Even though the Congressional Budget Office (CBO) has retroactively revised its estimates, roughly nine million people who would otherwise have had private insurance lost their coverage– because of Obamacare.

The Weekly Standard best explains how the CBO fudged Obamacare numbers to make 2016 healthcare projections appear better than they are.

[T]he CBO maintains that Obamacare has actually increased the number of people with private health insurance by 9 million and has increased the number of people on Medicaid or CHIP by (just) 13 million. But it would seem that the only reason the CBO can make these claims is that it has moved the goalposts.

That is, the CBO has significantly altered its estimates for what 2016 would have looked like if Obamacare had never been passed. In 2013, the CBO projected that, in the absence of Obamacare, 186 million people would have had private health insurance in 2016, and 34 million people would have been on Medicaid or CHIP. The CBO now maintains that, in the absence of Obamacare, only 168 million people would have had private health insurance in 2016 (a reduction of 18 million people from its 2013 projection), while 55 million people would have been on Medicaid or CHIP (an increase of 21 million people from its 2013 projection).

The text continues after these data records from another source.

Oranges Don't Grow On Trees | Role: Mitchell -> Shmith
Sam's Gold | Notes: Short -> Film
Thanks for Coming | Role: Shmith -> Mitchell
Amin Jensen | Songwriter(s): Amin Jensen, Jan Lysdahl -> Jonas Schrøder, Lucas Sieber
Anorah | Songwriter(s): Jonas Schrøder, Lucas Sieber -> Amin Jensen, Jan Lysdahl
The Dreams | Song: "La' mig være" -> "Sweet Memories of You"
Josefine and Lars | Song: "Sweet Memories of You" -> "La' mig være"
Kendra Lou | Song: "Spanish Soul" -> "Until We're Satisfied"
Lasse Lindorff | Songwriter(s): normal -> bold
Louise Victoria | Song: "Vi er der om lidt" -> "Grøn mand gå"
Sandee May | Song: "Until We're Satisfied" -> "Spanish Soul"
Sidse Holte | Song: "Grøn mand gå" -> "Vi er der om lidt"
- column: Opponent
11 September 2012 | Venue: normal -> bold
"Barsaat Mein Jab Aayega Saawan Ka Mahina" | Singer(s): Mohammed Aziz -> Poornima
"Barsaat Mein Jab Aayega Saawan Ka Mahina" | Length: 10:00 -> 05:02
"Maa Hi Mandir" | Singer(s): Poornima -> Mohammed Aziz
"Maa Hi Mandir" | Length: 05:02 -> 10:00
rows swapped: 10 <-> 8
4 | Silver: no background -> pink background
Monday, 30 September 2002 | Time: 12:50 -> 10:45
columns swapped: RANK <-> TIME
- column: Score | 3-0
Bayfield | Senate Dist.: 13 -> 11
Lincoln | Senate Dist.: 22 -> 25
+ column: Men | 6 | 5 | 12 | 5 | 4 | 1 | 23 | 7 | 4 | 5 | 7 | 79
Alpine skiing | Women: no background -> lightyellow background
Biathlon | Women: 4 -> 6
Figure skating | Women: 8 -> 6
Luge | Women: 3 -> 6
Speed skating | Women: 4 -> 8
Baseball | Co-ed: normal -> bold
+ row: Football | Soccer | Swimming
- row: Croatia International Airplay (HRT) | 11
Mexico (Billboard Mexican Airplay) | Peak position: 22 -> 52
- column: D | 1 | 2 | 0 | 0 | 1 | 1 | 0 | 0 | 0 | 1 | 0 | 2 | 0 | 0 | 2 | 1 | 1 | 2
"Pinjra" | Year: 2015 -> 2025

Somehow the hypothetical non-Obamacare world has changed a lot in the past three years. (The CBO doesn’t explain how this could have happened.)

The analysis highlights that instead of 34 million or even 55 million people, the actual number of people covered by these programs in 2016 is 68 million– which really means that “Obamacare is pretty much a giant Medicaid expansion.”

These numbers only account for 32 states that have expanded Medicaid coverage under Obamacare.

CBO has also masked true costs associated is genuine outcomes. The Standard reports:

Try finding, for example, tallies from the federal government (whether from the CBO or otherwise) on what Obamacare has actually cost so far. Rather, the CBO is like a handicapper who predicts the results of horse races, but then never bothers to publish the races’ actual results.

If measures can’t be calculated, what is the point of burdening the taxpayer with unmeasurable, and obviously, unmanageable programs? 

The Weekly Standard’s assessment that Obamacare is “basically an expensive Medicaid expansion coupled with 2,400 pages of liberty-sapping mandates” is sadly, accurate. But it’s worse than that– an unconstitutional ruling based on political pressure, not the Constitution, created and untenable situation for at least 26 states suing the federal government, and small businesses that either closed their businesses, laid off workers, or eliminated healthcare benefits.